Dataset excerpt START
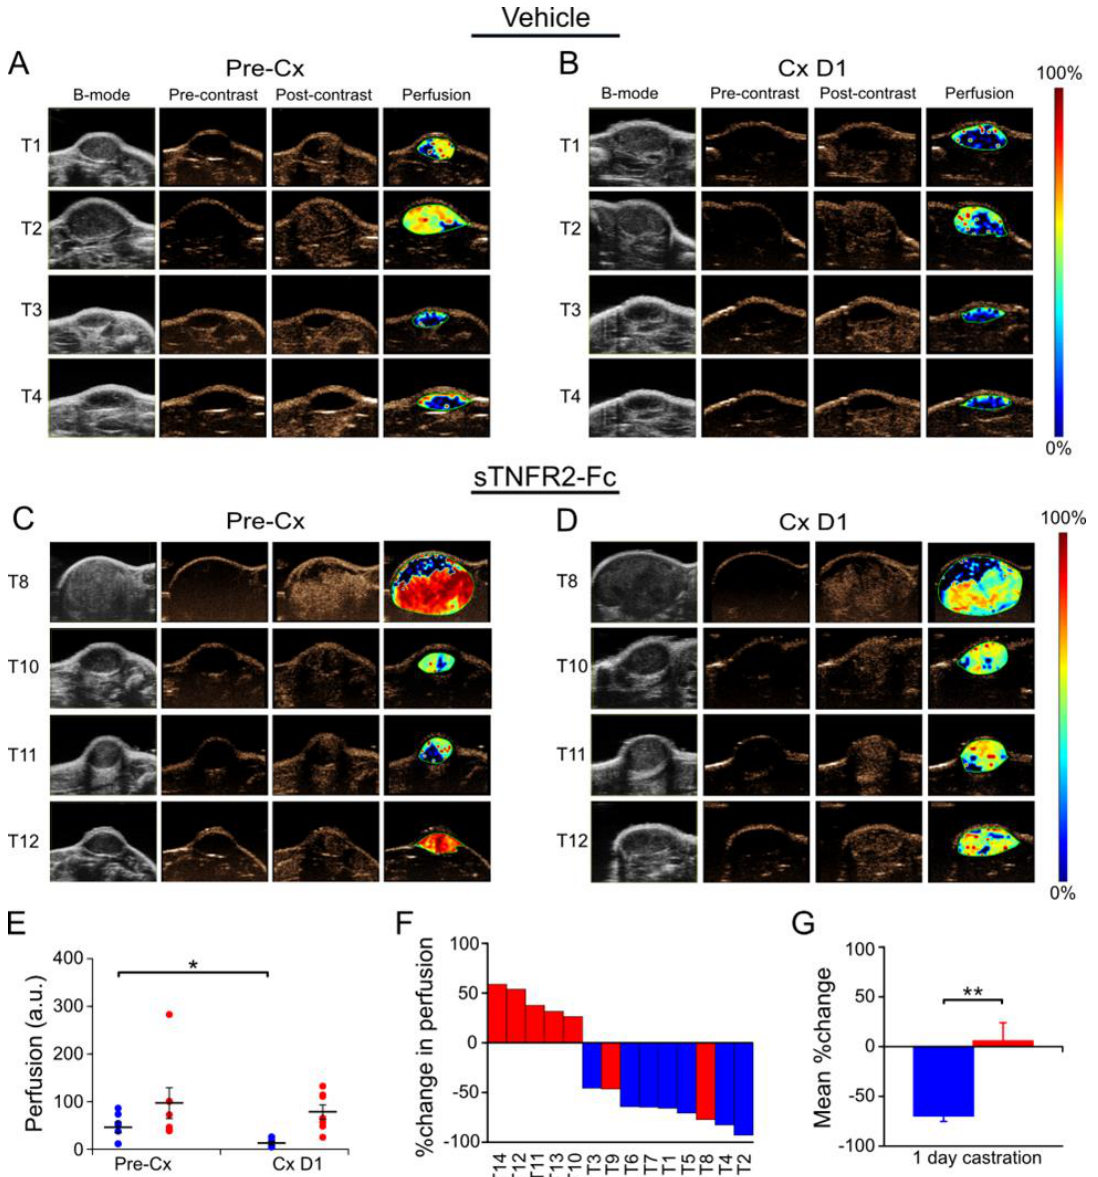
Figure 3. TNF signaling is necessary for castration-induced reduction of perfusion in Myc-CaP tumor. ( A ) Contrast-enhanced ultrasound (CE-US) images of subcutaneous Myc-CaP tumors pre- castration (Pre-Cx) of mice treated with PBS (Vehicle), tumors 1–4 (of 7 evaluable tumors) are shown. Left to right: Gray-scale ultrasound image (B-mode); contrast-mode image prior to contrast agent injection (Pre-contrast); contrast-mode image after injection at the peak enhancement of contrast (Post-contrast); pseudo-colored image of the change in contrast enhancement (Perfusion). ( B ) CE-US images of tumors 1–4 in panel A after one day castration (Cx D1). ( C ) CE-US images of a second set of subcutaneous Myc-CaP tumors pre-castration of mice treated with sTNFR2-Fc, tumors 8, 10, 11, 12 (of 7 evaluable tumors) are shown. ( D ) CE-US images of tumors in panel C, one day after castration, ( E ) Mean perfusion (large bars) pre-castration and post-castration in tumors in vehicle- treated (blue) and sTNFR2-Fc-treated (red) mice, perfusion signal of each tumor indicated by closed circles. ( F ) Waterfall plot of %change in perfusion in individual tumors (columns). ( G ) Average % change in perfusion pre-castration and post-castration. ( E , G ): Columns and large bars are means and small bars are SEM. * p < 0.05, ** p <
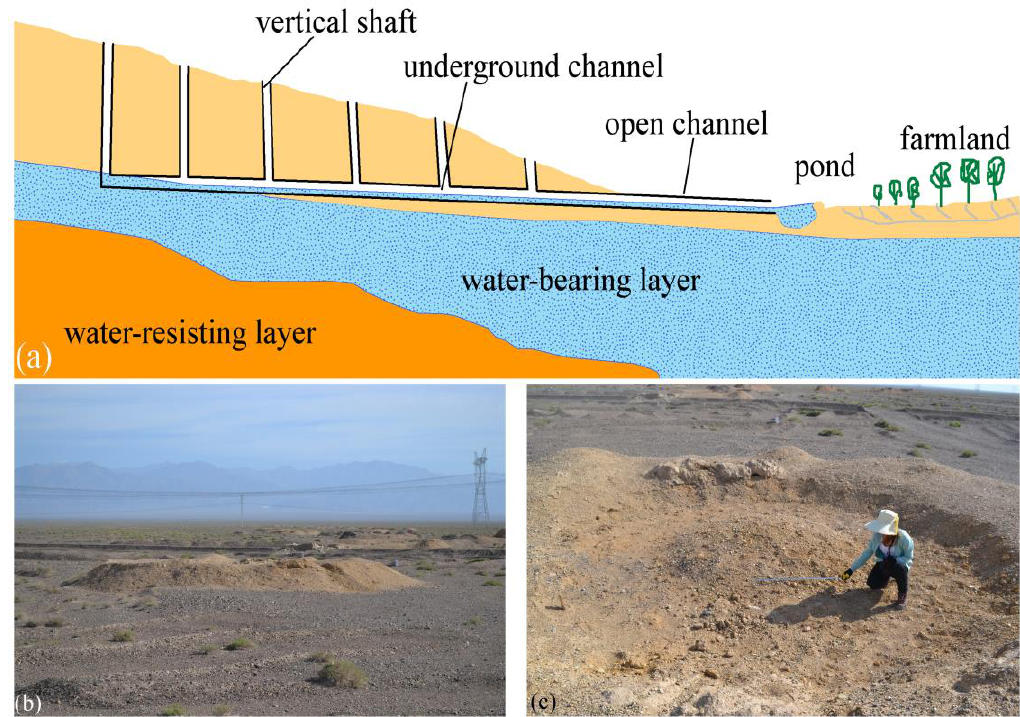
Figure 2. ( a ) Schematic view of a typical qanat system. ( b ) and ( c ) are photos of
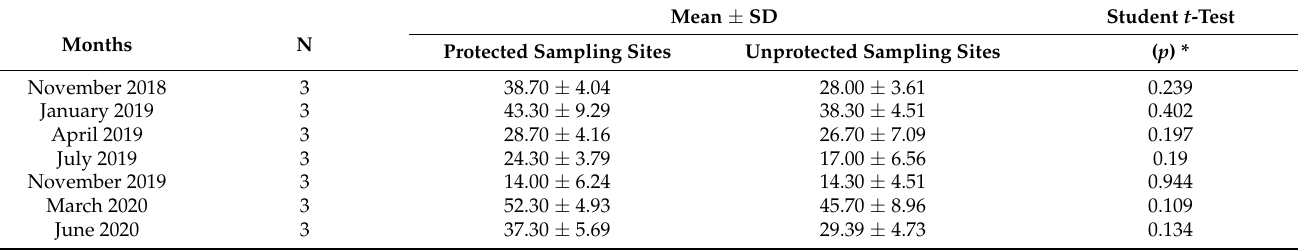
Table 3. Paired t -test of species richness between three protected and three unprotected sites (n = 3 for each). Mean = average species richness of the three study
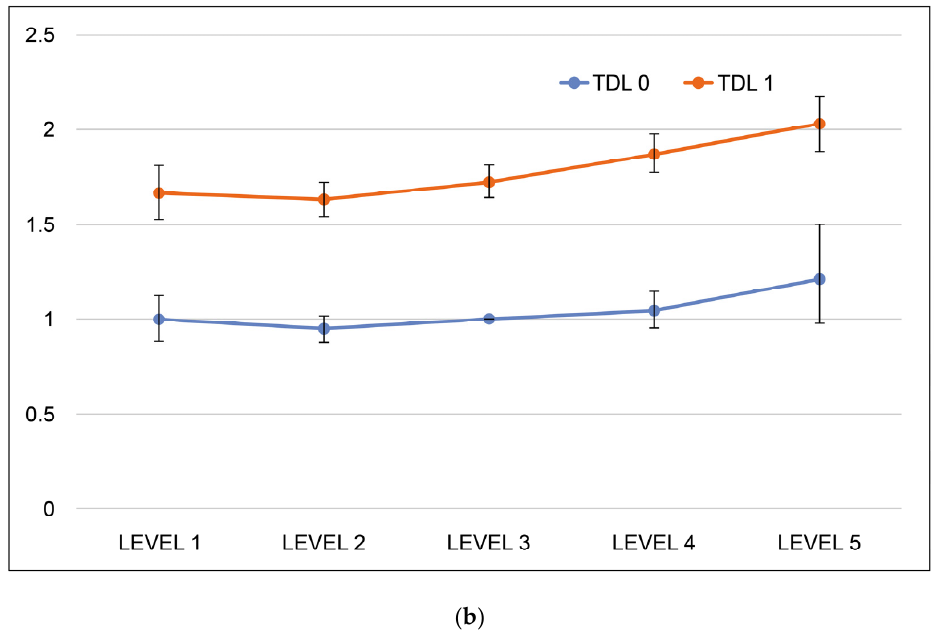
Figure 1. Graph representing hazard ratio for MI by groups listed in Supplementary Table S1. ( a ) p for trend TDL 0 = 0.025/TDL 1 = 0.007, ( b ) p for trend TDL 0 = 0.025/TDL 1 = 0.025. T, hypertension; D, diabetes; L, hyperlipidemia.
Dataset excerpt END
• _Problem details_:
Every line of the listing that holds the word "Table" is to be found and copied.

• _Expected output_:
Table 3. Paired t -test of species richness between three protected and three unprotected sites (n = 3 for each). Mean = average species richness of the three study
Figure 1. Graph representing hazard ratio for MI by groups listed in Supplementary Table S1. ( a ) p for trend TDL 0 = 0.025/TDL 1 = 0.007, ( b ) p for trend TDL 0 = 0.025/TDL 1 = 0.025. T, hypertension; D, diabetes; L, hyperlipidemia.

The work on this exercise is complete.